In 1992 the Olympics allowed professional basketball players to play on the Olympic team for the first time. Coach Chuck Daly was in charge of recruiting the team. He picked an all-star team. The first ten players chosen were Michael Jordan and Scottie Pippen of the Chicago Bulls, John Stockton and Karl Malone of the Utah Jazz, Magic Johnson of the Los Angeles Lakers, Larry Bird of the Boston Celtics, Patrick Ewing of the New York Knicks, Chris Mullin of the Golden State Warriors, David Robinson of the San Antonio Spurs, and Charles Barkley of the Philadelphia 76ers. The Dream Team. They learned how to work together, playing to each other’s strengths – and they not only won the Olympic gold medal, but they won by an average of 44 points per game.

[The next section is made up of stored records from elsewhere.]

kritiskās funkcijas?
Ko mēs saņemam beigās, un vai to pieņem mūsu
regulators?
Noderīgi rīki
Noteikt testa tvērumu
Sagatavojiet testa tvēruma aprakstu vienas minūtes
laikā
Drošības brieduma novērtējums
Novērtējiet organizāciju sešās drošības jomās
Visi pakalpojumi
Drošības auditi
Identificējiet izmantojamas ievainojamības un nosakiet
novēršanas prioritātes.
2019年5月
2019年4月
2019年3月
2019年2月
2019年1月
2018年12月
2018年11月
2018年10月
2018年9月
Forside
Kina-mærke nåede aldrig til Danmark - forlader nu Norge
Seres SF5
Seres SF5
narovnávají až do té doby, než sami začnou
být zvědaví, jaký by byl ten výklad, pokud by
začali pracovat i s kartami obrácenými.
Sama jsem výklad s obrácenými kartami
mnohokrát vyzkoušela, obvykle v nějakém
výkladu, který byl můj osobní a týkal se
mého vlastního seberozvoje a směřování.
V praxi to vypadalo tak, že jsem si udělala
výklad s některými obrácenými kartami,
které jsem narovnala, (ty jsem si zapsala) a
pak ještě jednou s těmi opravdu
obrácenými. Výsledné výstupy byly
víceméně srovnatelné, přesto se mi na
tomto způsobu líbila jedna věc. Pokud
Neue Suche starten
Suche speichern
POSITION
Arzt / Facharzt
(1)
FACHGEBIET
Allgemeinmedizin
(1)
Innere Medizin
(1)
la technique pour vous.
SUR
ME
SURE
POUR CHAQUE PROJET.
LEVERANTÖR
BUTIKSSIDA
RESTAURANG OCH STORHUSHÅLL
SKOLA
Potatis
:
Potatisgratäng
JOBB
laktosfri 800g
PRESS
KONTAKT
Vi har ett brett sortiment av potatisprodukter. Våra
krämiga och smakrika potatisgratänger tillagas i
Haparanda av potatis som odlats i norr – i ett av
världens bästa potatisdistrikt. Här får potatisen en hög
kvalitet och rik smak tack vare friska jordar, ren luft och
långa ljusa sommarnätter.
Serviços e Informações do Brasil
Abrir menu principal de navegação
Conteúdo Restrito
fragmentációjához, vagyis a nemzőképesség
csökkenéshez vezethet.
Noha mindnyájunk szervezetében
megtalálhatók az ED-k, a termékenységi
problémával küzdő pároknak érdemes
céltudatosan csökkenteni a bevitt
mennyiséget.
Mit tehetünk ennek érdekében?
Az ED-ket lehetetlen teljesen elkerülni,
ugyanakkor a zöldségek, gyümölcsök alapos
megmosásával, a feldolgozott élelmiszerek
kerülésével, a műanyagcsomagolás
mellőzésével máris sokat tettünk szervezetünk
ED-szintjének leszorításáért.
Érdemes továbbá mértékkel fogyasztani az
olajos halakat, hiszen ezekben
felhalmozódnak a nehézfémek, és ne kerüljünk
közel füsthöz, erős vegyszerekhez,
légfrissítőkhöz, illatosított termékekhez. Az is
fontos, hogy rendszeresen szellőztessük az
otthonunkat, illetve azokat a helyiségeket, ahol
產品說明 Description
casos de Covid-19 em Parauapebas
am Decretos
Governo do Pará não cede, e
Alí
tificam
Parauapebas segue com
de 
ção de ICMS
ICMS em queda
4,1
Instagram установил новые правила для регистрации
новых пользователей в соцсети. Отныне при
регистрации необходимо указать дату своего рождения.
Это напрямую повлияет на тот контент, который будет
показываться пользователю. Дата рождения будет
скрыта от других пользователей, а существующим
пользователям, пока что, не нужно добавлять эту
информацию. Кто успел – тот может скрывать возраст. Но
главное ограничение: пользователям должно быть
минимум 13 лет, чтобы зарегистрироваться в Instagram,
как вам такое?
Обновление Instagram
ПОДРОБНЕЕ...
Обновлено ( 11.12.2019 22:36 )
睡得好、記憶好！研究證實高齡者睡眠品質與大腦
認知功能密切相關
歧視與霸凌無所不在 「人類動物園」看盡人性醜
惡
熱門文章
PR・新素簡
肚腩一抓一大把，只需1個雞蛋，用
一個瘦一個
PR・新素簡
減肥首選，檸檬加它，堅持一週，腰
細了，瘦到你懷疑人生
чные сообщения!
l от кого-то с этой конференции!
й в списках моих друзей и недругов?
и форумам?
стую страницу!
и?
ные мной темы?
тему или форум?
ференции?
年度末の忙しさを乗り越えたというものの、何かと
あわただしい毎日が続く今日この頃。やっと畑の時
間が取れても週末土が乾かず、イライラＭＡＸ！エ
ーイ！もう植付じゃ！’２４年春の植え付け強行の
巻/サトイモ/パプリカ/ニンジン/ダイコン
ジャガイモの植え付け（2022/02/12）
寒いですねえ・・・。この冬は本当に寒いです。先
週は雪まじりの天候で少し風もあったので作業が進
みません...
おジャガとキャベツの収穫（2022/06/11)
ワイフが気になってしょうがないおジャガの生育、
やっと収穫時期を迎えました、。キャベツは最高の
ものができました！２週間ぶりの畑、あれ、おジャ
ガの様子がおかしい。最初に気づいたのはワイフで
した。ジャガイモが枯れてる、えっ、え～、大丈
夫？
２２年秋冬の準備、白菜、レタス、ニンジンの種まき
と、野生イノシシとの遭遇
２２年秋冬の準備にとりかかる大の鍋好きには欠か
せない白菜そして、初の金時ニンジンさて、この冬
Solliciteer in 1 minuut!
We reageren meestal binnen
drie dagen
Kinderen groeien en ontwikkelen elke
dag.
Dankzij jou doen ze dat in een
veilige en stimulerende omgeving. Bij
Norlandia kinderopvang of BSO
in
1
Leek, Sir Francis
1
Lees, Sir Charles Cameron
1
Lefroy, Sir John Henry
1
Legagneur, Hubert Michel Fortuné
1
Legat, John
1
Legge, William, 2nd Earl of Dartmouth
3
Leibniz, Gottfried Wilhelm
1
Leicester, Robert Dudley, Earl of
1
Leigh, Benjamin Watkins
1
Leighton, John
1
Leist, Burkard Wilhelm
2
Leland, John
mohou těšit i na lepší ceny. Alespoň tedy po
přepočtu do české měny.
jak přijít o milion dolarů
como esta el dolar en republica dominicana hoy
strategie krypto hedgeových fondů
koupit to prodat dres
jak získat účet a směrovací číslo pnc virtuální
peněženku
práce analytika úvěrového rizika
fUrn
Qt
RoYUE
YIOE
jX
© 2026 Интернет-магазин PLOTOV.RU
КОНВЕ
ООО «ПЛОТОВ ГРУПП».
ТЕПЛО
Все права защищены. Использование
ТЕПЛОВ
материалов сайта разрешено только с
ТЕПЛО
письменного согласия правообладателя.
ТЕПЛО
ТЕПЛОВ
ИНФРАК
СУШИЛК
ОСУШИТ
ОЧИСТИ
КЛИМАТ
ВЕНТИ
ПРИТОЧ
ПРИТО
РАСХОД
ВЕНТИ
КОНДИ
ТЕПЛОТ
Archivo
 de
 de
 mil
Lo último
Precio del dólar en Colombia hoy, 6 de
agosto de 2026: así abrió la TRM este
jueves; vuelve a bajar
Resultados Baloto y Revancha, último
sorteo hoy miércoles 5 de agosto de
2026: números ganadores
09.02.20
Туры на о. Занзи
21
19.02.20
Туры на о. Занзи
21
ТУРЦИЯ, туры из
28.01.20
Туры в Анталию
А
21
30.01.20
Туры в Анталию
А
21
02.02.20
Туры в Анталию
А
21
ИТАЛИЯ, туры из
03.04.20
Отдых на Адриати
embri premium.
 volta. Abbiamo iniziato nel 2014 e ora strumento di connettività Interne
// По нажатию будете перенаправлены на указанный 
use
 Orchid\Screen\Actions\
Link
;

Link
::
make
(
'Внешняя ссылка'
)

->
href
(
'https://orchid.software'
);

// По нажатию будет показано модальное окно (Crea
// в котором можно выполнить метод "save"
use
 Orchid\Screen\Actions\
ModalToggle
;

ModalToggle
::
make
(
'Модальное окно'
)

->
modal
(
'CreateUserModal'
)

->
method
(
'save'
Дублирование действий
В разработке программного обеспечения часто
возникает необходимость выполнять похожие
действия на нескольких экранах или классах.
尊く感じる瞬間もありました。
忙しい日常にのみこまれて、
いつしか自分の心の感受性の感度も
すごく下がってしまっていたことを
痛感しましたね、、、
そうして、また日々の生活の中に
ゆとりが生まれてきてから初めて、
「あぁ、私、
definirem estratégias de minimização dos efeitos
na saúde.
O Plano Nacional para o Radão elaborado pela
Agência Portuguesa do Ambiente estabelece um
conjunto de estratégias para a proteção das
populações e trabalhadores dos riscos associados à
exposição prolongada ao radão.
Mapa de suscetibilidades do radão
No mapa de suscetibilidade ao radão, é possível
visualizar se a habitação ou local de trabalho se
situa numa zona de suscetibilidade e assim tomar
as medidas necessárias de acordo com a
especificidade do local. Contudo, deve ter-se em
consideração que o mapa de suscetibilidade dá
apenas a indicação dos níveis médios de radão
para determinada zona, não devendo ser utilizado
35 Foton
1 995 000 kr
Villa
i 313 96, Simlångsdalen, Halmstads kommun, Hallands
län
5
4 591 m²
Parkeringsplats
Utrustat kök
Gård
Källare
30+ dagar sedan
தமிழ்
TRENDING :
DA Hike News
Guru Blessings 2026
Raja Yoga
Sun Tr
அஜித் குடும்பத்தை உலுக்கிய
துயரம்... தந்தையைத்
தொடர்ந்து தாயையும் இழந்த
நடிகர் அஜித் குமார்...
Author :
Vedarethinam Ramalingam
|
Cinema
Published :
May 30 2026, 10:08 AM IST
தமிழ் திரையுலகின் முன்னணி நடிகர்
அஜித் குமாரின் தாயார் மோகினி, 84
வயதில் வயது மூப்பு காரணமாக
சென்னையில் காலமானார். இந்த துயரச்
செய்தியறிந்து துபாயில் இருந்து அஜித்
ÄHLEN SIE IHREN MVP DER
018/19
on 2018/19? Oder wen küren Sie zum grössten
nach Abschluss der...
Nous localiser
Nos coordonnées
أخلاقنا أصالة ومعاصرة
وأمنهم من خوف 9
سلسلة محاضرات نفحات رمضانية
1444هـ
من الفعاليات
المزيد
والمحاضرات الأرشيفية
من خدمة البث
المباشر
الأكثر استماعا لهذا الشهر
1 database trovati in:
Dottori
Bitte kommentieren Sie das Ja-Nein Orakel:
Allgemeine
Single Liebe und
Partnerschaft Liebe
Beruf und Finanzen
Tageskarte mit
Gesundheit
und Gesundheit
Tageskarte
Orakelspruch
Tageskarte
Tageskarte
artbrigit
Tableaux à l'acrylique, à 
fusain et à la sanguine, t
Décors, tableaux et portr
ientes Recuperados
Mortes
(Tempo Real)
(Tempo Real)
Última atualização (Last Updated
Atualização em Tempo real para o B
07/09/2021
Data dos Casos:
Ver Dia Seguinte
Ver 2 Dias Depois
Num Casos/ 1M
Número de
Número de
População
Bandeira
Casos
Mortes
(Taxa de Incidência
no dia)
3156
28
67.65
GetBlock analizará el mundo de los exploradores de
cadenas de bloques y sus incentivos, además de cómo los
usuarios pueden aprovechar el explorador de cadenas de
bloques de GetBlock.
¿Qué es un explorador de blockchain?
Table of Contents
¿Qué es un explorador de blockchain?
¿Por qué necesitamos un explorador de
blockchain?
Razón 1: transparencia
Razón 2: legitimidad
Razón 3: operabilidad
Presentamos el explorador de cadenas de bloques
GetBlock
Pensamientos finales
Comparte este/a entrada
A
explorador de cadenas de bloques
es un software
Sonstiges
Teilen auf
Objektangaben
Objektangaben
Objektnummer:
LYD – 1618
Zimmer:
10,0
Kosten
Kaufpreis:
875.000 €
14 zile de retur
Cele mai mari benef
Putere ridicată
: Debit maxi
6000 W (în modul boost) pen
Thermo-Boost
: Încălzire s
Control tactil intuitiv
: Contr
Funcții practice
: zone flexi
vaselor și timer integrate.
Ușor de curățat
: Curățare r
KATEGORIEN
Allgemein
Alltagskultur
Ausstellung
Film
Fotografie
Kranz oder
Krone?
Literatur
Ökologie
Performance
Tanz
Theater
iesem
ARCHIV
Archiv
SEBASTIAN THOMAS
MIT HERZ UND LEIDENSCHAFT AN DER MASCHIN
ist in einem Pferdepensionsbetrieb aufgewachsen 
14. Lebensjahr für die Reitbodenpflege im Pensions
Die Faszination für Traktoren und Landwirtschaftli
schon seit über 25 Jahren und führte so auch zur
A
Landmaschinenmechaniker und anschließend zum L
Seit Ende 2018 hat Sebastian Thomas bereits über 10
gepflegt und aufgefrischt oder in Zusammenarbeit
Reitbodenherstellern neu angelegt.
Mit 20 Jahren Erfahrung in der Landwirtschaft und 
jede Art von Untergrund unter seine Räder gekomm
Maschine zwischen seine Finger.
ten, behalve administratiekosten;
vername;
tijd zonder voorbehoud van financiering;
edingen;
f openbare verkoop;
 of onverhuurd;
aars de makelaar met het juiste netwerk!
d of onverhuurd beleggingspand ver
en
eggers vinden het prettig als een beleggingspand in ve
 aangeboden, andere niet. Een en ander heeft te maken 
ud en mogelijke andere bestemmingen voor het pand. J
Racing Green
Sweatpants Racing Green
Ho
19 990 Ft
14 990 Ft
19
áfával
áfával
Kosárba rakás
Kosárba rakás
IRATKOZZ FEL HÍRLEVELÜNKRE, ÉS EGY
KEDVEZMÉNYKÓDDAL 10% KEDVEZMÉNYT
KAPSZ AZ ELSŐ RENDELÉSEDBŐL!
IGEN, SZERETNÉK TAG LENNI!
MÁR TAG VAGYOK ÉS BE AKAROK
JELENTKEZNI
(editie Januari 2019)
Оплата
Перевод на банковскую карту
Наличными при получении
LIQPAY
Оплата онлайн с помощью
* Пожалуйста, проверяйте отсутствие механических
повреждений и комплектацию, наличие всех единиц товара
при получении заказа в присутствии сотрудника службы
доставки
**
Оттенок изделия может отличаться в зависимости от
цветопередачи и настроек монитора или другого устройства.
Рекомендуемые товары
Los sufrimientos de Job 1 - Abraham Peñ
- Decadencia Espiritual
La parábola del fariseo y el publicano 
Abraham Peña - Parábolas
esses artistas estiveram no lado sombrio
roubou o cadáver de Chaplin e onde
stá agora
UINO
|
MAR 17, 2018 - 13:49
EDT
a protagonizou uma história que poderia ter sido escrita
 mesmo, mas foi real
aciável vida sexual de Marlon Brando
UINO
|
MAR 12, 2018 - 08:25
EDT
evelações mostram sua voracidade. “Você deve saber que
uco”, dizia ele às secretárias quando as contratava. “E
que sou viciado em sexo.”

God is recruiting a dream team for Oak Park – for our community. A team with each person doing what they do best. And the Holy Spirit is the coach of this team. It’s time to say “Yes” and head for training camp. Are you in? Are WE in as a part of a larger team?[iii]
And God will come among us, fill us and enable us to do what we are called to do.
Let us pray:
God of Wind and Fire, on this Pentecost Sunday, we are more aware than ever of our deep need for you. It's true—we do not know how to pray. We do not know how to form on our lips the words to express the prayer that lingers on our hearts.
We are troubled by our sin, by the brokenness of our congregation. We are guilty of contributing to that brokenness – every one of us. Help us to look at the ways that we have participated in the brokenness. Help us to repent, to turn around, to change our ways. Forgive us.
Fill us with your Holy Spirit so we can live as NEW people. Fill us with the Holy Spirit so that we have the POWER from you to live different lives than we have in the past. FILL US with kindness, love, and compassion. Thank you for the gift of the Holy Spirit—comforter, teacher, inspiration, and translator of every soul's deepest needs.
Guide and bless all of us today God. Free us from whatever safeguards we have placed around us to keep our lives and worship predictable. Free us to encounter you in a new way, that your Spirit might truly dance in our midst and inspire us to love and service in Christ's name.
God, bless us as we enter into the Spirit-filled celebration of this day.
— adapted from a prayer written by Sue, and posted on the RevGalBlogPals website.
[i] William Barber, “A Moral Pentecost” at the Festival of Homiletics.
[iii] Jim Forbes sermon at the Festival of Homiletics used this argument and the Olympic Dream Team in a far better (and far longer) sermon.